練習問題:
1/ 本文の「申請資格や利用条件は自治体に」から「効率化を支援する補助金です。」までを、両端を含めてそのまま書き写してください。
2/ 本文をもとに、次の問いに答えてください。
(a) 製造業の場合、従業員が何人以下なら小規模事業者とされますか。
(b) 地方自治体の補助金・助成金の申請資格や利用条件は、どこで確認する必要がありますか。
(c) 民間の補助金・助成金を提供しているのは何ですか。

本文:
通常、事業規模や業種を問わず、幅広い分野で利用可能であり、新技術の開発、環境保護活動、地域振興など資金目的は多岐にわたるものが多いでしょう。

地方自治体の補助金・助成金は地域特有のニーズを支援

地方自治体が提供する補助金や助成金は、地域経済の活性化や地域コミュニティの支援を目的としています。

地域特有のニーズに合わせたものであるため、地元で事業を行う方や団体にとって大きなチャンスとなるでしょう。

申請資格や利用条件は自治体によって異なるため、詳細は各自治体の公式ウェブサイトや窓口で確認することが必要です。

民間の補助金・助成金は柔軟な対応が期待できる

民間企業や財団法人が提供する補助金や助成金もあります。特定の社会貢献活動や研究開発プロジェクトを支援することを目的としており、公的機関よりも柔軟な条件で提供されることがあります。

特に、イノベーションや社会貢献に重点を置いたプロジェクトに対しては、民間からの支援が期待できるでしょう。

それでは、下記に具体的な補助金の例を紹介していきます。

商工会議所地区の小規模事業者持続化補助金は経費の一部を補助

小規模事業者持続化補助金は、小規模事業者等の販路開拓や業務効率化を支援する補助金です。

小規模事業者とは、製造業なら従業員20人以下、商業・サービス業なら従業員5人以下の事業者となります。

持続的な経営に向けた経営計画に基づく取り組みに対して、必要な経費の一部が補助されます。

与えられた情報:
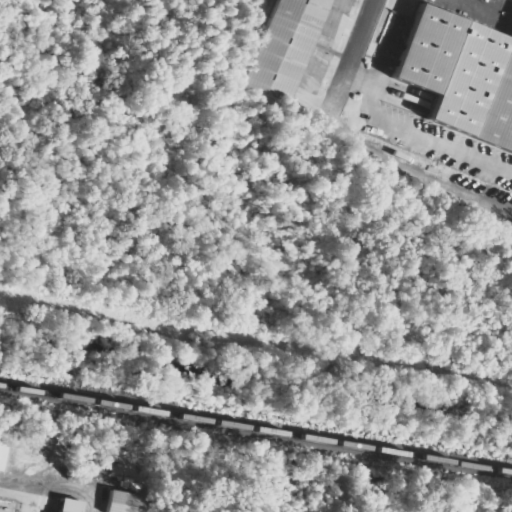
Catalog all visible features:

各問の解答:
1/
申請資格や利用条件は自治体によって異なるため、詳細は各自治体の公式ウェブサイトや窓口で確認することが必要です。

民間の補助金・助成金は柔軟な対応が期待できる

民間企業や財団法人が提供する補助金や助成金もあります。特定の社会貢献活動や研究開発プロジェクトを支援することを目的としており、公的機関よりも柔軟な条件で提供されることがあります。

特に、イノベーションや社会貢献に重点を置いたプロジェクトに対しては、民間からの支援が期待できるでしょう。

それでは、下記に具体的な補助金の例を紹介していきます。

商工会議所地区の小規模事業者持続化補助金は経費の一部を補助

小規模事業者持続化補助金は、小規模事業者等の販路開拓や業務効率化を支援する補助金です。

2/
(a) 20人以下
(b) 各自治体の公式ウェブサイトや窓口
(c) 民間企業や財団法人